Edit frontend.conf file.
# This is the backend application we are protecting with SAML SSO
upstream my_backend {
zone my_backend 64k;
server sentence.emea.f5se.com;
}
# Custom log format to include the 'NameID' subject in the REMOTE_USER field
log_format saml_sso '$remote_addr - $saml_name_id [$time_local] "$request" '
'$status $body_bytes_sent "$http_referer" '
'"$http_user_agent" "$http_x_forwarded_for"';
# The frontend server - reverse proxy with SAML SSO authentication
#
server {
# Functional locations implementing SAML SSO support
include conf.d/saml_sp.server_conf;
# Reduce severity level as required
error_log /nginx/var/log/nginx/error.log debug;
listen 8080;
#listen 443 ssl; # Use SSL/TLS in production
#ssl_certificate /etc/nginx/ssl/server.crt;
#ssl_certificate_key /etc/nginx/ssl/server.key;
location / {
# When a user is not authenticated (i.e., the "saml_access_granted"
# variable is not set to "1"), an HTTP 401 Unauthorized error is
# returned, which is handled by the @do_samlsp_flow named location.
error_page 401 = @do_samlsp_flow;
if ($saml_access_granted != "1") {
return 401;
}
# Successfully authenticated users are proxied to the backend,
# with the NameID attribute passed as an HTTP header
proxy_set_header username $saml_name_id;
proxy_set_header Host sentence.emea.f5se.com;
proxy_pass http://my_backend; # The backend site/app
access_log /nginx/var/log/nginx/access.log saml_sso;
}
}
# vim: syntax=nginx
Import your IDP public key to validate SAML assertion signature
Download the IDP public cert (PEM format) and copy it into F5XC workload.
- Edit file saml_idp_verify.pem
- Paste the PEM payload
Configure the Origin Pool
As you probably understand, the Origin Pool forwards traffic to the NGINX so NGINX Plus can prompt the user for the SAML authentication, and when it's done and approved, proxy the traffic to the backend application.
The Origin Pool is a service running in vk8s on port 8080 (name_of_the_workload.namespace). In my demo, I decided to create a virtual site with Paris' REs only. It's up to you to adapt your demo.
Configure F5 Distributed Cloud HTTP LB
Create an HTTP LB with Routes because we need to inject 2 headers to the Origin Pool (the NGINX) and also, DISABLE HOST REWRITE. We don't want to overwrite the host header, as NGINX needs to know the LB FQDN (For SAML redirection when user is authenticated successfully)
Click on Advanced Options and Add these 2 headers
- X-Forwarded-Proto
- X-Forwarded-Port
They are requested by the N+ OIDC module to redirect the user to the LB after the authentication.

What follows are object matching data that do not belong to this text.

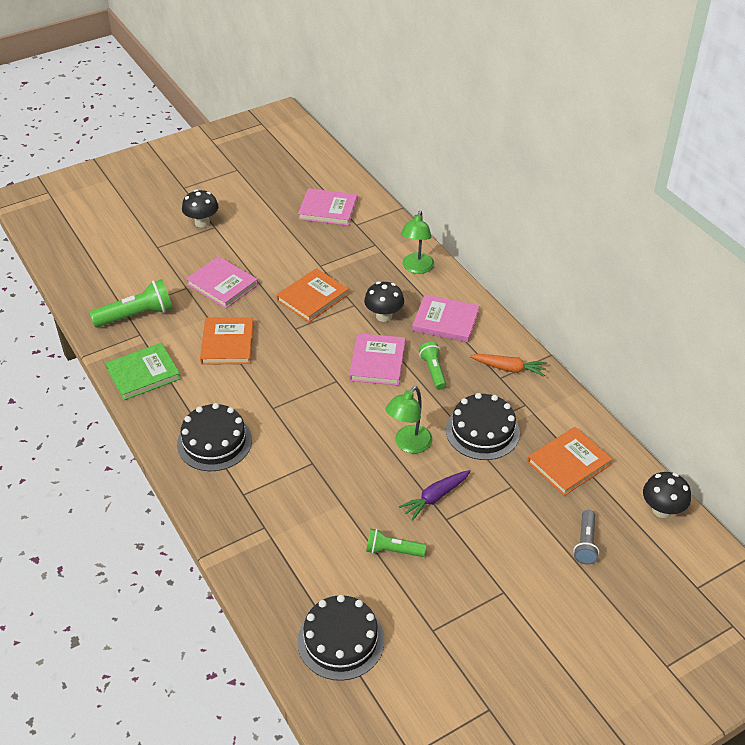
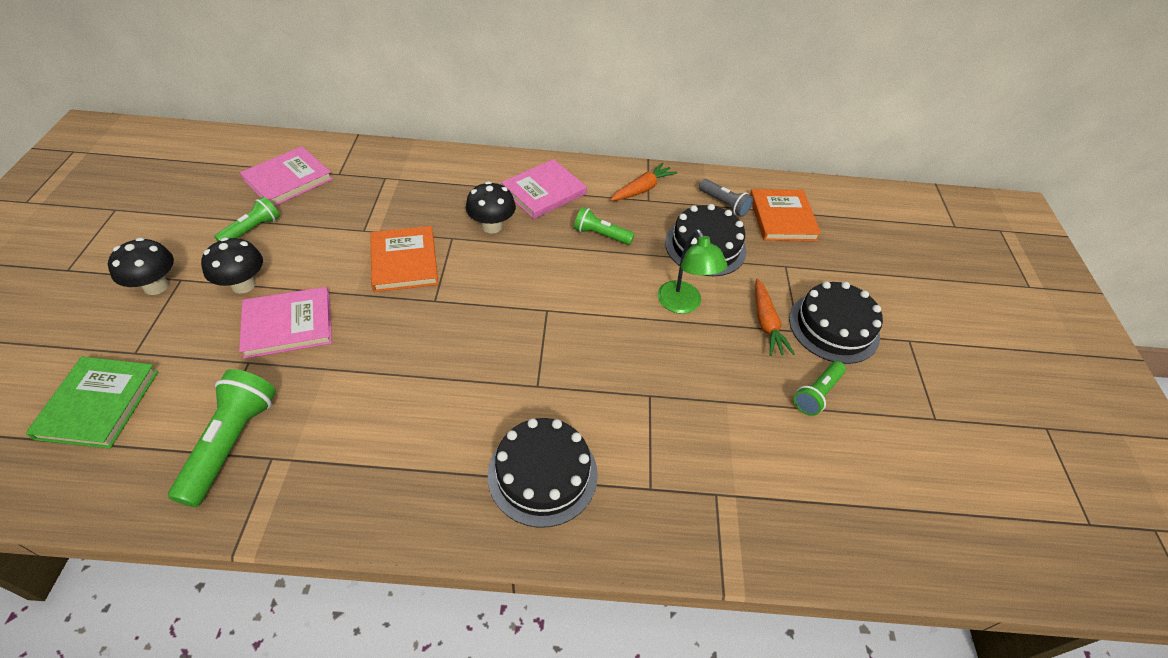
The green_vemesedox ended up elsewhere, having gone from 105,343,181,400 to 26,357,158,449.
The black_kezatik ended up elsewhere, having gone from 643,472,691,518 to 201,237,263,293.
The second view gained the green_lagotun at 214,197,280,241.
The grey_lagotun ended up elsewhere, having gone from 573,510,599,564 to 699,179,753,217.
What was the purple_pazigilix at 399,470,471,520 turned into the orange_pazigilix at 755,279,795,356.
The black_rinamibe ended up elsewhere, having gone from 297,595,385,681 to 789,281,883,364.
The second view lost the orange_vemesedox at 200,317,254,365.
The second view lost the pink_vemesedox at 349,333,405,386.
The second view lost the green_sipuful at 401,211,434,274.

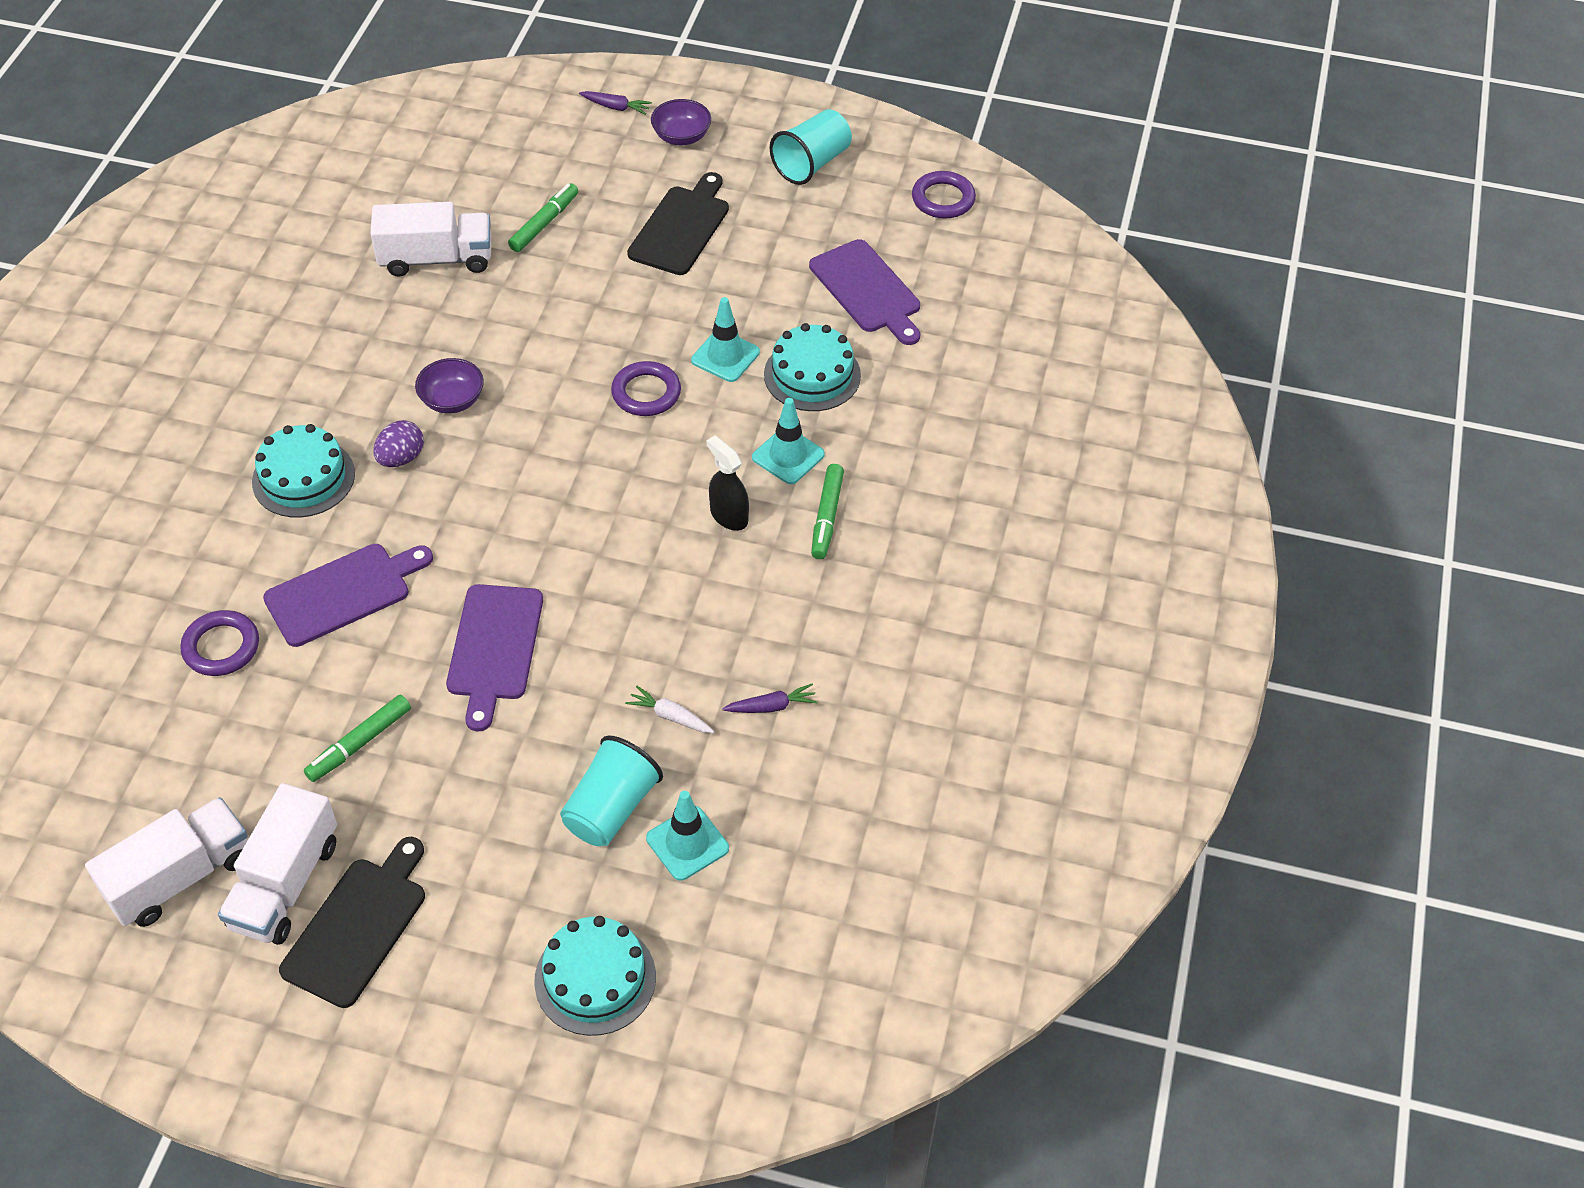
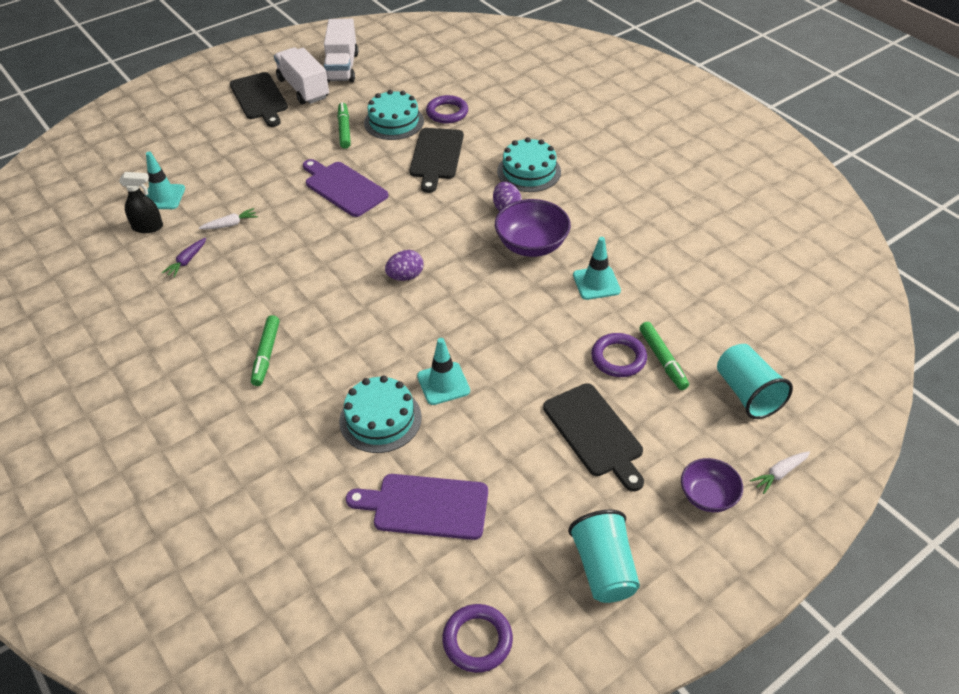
The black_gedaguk ended up elsewhere, having gone from 707,435,749,531 to 119,172,163,233.
The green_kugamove at 811,464,844,559 ended up facing another way, 135 degrees counterclockwise from before.
The turquoise_rinamibe ended up elsewhere, having gone from 534,916,656,1036 to 364,90,424,140.
The second view gained the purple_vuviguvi at 385,250,424,281.
What was the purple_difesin at 263,544,433,647 turned into the black_difesin at 409,128,464,193.
The size of the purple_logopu at 415,358,484,414 changed by a factor of 1.56.
The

Enable Persistency on HTTP LB
SAML is a stateful protocol. You must enable Persistency on LB in order to come back to the same POD during the SAML Handshake.
You are DONE, congrats.
Great article Matt_Dierick . Another good question is if you can send traffic to a not public application without public ip address that is connected with a CE Edge using Nginx on RE as using Nginx on CE with vK8s will solve this but I wonder if there is a way to use the NGINX on the RE and then forward traffic to the CE Edge.
Maybe if an LB is created on the local CE node and NGINX has in the server farm the LB ip address that on the CE but I never tested this if traffic will be forwarded from the RE to the CE using the IPsec tunnel.
- Matt_Dierick
Employee
Nikoolayy1 I'm almost 99,9999% sure we can do it as the N+ in vk8s has access to the F5XC internal DNS to resolve the internal LB exposed on the CE.
Matt_Dierick I can confirm that you are right as just the LB that is going to connect the backend app through the CE tunnel to the NGINX on the RE needs to advertised to the kubernetes on the RE as shown in f5devcentral/xchacedemoguide (github.com) and then the NGINX will use the internal kubernetes DNS with the LB domain name.